Pop quiz. Name the last three John Lewis Chrimbo ads?
Consensus at Tin Man Towers is… Elton (clean, sober) and his piano, Monster Munch Moz under the bed and vermin on a trampoline.
Are we close? I’m pretty sure the first two are right. But I’m less confident about whether a garden fox is technically vermin or not.
What this all signals is… Yes! It’s that time of year again!
The advertising equivalent of the X-Factor, which everyone from jealous brand managers to your mother-in-law has an opinion on. Almost.
Or, as one punter (@Woza_2015) commented on Twitter (via The Sun Website which is where I read it), Today, Christmas officially started!
Thank goodness. Especially if you are a beleaguered retailer!
Tough trading conditions aside, the annual discussion re our favourite Christmas ads is as important as the films themselves; real people talking about how much they like actual adverts; for FREE.
Which I am assuming is A) an exciting time of year for the brand and ad teams that worked tirelessly on them and B) the ultimate ‘North Star’ of the brief for those agencies involved. Making the clear winners and losers relatively easy to identify.
But, are John Lewis and Waitrose actually pinning their partnership bonus hopes on flogging a shed load of dragon plushies (£15.00 RRP) and luxury Christmas puds (400g, £8.00 RRP), courtesy of its latest festive schmaltz-fest?
Will it really make a difference? Maybe.
The Big Idea
Take a cute kid (Ava) and a cute animal (Excitable Edgar), add a wholesome, heart warming story with a sprinkling of humour, laughter, tears then laughter again (in that order) and some subtle product placement all wrapped up in a John Lewis (and Waitrose) shiny red Christmas bow.
Oh, and don't forget the music - Ballad. Emotion.
And that's a wrap.
To assess their chances properly, we need to look to their well-trodden Christmas ad ‘FORMULA FOR SUCCESS’ for answers.
One assumes ‘reach’ and engagement is covered thanks to paid and, crucially, earned mass media coverage ;-)
So what about sentiment? What say you, formula?
Well. Lots of adults like Game of Thrones a lot. Tick!
And kids, when they look up from circling toys they want in the Argos catalogue and/or Snapchat, like 'How to Train your Dragon'.
Boom! Inter-generational appeal and audience covered.
It’s fair to say they are off to a decent start.
Next up, the all-important ‘tear-jerk-test’. I wonder how the ‘formula’ fairs on this one?

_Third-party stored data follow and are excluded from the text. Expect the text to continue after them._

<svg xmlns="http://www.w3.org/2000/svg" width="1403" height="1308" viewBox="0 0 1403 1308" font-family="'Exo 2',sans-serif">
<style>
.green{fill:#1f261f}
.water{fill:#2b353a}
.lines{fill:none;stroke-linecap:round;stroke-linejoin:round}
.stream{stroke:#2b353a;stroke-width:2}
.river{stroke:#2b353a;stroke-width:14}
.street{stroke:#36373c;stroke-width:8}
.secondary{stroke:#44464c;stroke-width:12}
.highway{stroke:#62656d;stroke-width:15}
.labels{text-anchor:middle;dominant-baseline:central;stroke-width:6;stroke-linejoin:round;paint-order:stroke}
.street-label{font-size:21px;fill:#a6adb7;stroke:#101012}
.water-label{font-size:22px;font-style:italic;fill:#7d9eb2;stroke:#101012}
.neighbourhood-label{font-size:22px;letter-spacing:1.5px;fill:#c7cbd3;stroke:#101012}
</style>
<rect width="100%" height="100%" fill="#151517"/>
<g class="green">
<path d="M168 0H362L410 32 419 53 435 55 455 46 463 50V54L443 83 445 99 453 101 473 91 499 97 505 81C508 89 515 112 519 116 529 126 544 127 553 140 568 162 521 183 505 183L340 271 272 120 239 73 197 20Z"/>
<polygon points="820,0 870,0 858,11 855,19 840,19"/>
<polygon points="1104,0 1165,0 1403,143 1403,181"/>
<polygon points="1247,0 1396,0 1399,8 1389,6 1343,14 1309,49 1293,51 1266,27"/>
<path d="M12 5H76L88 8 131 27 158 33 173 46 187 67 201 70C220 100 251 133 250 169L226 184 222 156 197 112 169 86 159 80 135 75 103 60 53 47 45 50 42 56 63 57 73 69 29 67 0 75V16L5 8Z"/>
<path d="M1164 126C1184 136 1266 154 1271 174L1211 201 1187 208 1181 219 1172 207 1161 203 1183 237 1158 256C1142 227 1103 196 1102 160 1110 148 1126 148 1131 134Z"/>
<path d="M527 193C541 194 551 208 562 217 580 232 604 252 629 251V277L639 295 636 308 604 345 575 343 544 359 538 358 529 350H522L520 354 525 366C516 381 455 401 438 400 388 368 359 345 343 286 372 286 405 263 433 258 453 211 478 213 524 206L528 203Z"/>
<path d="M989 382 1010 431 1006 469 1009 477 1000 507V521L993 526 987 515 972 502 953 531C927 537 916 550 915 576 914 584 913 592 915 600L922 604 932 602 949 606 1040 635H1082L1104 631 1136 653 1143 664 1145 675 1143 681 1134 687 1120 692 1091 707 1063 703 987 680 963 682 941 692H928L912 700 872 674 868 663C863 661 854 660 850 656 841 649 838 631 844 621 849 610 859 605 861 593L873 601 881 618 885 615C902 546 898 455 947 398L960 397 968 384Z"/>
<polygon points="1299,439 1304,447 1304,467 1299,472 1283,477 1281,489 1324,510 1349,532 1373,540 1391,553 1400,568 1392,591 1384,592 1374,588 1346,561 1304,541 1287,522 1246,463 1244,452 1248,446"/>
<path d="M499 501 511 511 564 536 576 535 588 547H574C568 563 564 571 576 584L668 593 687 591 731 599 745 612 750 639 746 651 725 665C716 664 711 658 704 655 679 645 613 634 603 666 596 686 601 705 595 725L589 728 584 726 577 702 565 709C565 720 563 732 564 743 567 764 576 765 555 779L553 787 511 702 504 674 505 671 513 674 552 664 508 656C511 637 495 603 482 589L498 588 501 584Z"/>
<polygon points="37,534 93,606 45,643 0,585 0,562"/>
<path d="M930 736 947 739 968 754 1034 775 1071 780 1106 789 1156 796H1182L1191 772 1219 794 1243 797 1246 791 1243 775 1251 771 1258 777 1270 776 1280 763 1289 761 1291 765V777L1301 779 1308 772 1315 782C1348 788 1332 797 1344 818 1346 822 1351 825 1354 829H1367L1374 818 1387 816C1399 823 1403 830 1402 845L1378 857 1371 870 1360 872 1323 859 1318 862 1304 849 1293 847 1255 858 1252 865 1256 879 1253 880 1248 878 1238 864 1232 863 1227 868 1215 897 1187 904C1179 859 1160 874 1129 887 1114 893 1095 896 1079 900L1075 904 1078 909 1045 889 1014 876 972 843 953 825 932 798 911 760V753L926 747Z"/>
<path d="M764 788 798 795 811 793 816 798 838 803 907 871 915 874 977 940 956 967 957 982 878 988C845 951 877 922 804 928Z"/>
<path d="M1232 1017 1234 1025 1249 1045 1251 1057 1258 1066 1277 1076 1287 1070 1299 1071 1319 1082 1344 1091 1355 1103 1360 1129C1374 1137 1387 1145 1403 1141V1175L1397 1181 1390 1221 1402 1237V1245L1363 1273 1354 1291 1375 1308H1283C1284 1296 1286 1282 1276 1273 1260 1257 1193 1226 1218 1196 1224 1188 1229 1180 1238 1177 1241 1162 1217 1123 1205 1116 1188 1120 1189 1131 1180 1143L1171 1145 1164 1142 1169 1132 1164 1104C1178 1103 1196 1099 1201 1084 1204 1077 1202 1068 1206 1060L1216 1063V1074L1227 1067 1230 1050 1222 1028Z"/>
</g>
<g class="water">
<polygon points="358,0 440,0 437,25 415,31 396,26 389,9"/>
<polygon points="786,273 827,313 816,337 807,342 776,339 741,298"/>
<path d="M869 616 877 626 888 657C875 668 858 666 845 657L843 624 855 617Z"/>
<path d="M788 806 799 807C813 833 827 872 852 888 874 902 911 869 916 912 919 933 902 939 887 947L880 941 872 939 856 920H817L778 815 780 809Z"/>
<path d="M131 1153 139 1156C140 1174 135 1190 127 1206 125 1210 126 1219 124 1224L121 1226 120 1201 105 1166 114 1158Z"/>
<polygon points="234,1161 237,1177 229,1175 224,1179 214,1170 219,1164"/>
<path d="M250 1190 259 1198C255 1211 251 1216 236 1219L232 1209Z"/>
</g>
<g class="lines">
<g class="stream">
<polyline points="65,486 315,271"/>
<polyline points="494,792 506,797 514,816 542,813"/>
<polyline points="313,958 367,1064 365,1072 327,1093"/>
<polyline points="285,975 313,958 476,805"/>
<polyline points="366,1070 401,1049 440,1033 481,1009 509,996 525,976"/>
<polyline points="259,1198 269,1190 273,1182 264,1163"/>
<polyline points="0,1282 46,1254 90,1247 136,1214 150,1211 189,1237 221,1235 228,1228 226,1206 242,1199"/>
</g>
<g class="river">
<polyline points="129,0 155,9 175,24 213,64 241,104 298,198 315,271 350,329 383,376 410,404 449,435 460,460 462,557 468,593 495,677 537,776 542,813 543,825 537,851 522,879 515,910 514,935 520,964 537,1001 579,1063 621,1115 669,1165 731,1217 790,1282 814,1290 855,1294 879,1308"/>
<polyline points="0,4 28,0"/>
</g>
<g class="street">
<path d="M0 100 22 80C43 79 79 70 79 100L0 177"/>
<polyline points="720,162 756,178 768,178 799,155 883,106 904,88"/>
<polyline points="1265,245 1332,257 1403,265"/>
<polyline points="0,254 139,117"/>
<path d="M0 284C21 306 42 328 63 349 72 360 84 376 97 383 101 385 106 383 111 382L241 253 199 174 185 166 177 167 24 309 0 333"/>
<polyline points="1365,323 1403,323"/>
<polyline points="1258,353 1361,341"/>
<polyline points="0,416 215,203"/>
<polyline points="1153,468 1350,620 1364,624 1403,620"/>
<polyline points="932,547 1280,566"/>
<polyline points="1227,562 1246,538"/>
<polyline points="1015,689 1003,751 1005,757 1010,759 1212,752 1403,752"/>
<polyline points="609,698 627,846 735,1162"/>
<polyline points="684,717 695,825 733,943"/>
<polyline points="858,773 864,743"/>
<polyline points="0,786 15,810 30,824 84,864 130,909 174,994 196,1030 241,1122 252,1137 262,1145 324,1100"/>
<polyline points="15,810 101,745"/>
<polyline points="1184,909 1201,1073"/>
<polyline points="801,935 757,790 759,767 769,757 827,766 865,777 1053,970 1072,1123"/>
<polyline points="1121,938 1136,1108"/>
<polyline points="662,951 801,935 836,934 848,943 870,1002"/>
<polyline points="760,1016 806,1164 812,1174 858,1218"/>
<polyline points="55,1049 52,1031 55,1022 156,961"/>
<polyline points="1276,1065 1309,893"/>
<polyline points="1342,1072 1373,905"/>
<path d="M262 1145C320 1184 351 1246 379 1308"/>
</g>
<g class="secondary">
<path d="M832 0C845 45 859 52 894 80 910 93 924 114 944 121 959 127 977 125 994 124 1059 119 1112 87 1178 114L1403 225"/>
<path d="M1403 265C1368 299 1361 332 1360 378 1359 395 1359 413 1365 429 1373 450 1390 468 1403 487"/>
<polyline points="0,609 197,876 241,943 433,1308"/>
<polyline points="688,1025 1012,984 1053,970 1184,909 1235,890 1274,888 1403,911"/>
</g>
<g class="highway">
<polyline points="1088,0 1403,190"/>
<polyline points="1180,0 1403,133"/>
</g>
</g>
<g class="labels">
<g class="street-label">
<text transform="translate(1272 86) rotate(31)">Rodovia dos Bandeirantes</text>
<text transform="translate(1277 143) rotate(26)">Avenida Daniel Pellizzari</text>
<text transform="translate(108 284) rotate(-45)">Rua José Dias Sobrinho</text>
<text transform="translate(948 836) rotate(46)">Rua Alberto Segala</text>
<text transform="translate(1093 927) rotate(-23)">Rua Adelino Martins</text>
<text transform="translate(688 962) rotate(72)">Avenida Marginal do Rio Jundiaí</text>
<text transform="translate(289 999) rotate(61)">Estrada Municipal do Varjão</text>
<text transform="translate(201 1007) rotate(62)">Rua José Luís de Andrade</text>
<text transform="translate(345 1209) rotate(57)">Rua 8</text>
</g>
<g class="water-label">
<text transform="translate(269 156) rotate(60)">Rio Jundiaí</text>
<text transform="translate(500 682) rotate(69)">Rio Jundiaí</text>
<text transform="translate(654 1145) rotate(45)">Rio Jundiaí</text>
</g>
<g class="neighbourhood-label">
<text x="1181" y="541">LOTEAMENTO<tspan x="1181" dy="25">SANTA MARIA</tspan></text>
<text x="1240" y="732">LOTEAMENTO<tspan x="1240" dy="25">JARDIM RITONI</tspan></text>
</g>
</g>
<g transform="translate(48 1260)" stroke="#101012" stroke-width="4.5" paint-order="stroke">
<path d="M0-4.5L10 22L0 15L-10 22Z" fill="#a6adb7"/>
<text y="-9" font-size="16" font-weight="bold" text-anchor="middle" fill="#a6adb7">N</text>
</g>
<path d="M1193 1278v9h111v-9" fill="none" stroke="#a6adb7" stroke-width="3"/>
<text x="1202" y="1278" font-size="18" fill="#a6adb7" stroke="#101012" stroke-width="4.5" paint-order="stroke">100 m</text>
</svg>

@smurflady40 (The Sun, again, sorry) provides us with some much-needed evidence that things are on the right track. Apparently, Edgar’s antics successfully reduced her 19 year old daughter to tears (positive sentiment from Gen Zers? This just gets better for the evaluation team). Meanwhile, @Sazlife (you guessed it, The Sun) reveals she was a - crying emoji - waiting at the bus stop on her way to work and this is her favourite John Lewis ad, ever!
Nice one Edgar! You’ve officially smashed Moz to pieces in the all-important cute character stakes. Powerful stuff.
Which, I imagine, was also the brief to the music department.
Which tenderly re-imagined 80s rock classic, could be the next Don’t Stop Believing?
Hmm. Good question.
I imagine the ‘formula’ is less clear on identifying the actual answer on this one.
But whether or not you saw Dan Smith from Bastille’s thoroughly competent, middle of the road interpretation of REO Speedwagon’s ‘Can’t fight this feeling’ coming or not, it will surely shift a few downloads.
And make the first dance short list of a few hundred weddings next year (yet more engagement! How do we measure that? Another one for the evaluation team).
Food Glorious Food
A lot more measurable is the central role played by food in this year’s offering.
This integrated the brand merger with Waitrose pretty seamlessly and without a mis-step, bar the pyrotechnics.
However, despite the product diversity at the banquet table, the make-up of the made-up fairy tale village didn’t fair as well.
Which seems a real shame, for Edgar.
Unfortunately, there weren’t any tweets about this on The Sun website but I’m sure this won’t be lost on some viewers which does potentially take the feelgood shine off a few baubles.
So, where does all this leave us, the week after Bonfire Night?
Assuming the ‘formula’ is always right, one can only assume Elton and his piano was too much of a departure and it was back to the relative saccharine safety of a cute kid plus character.
Which feels a real shame. Because I liked that one.
And I’d probably say to @Sazlife it was my favourite to date.
And for those wanting a little break from the ‘FORMULA’, there’s always D-Double E and Ikea’s absolute masterpiece. I can’t stop watching or talking about it. And by the end of this week I promise I’ll know all the words.
Merry Christmas everyone. Bu Da Bup Bup.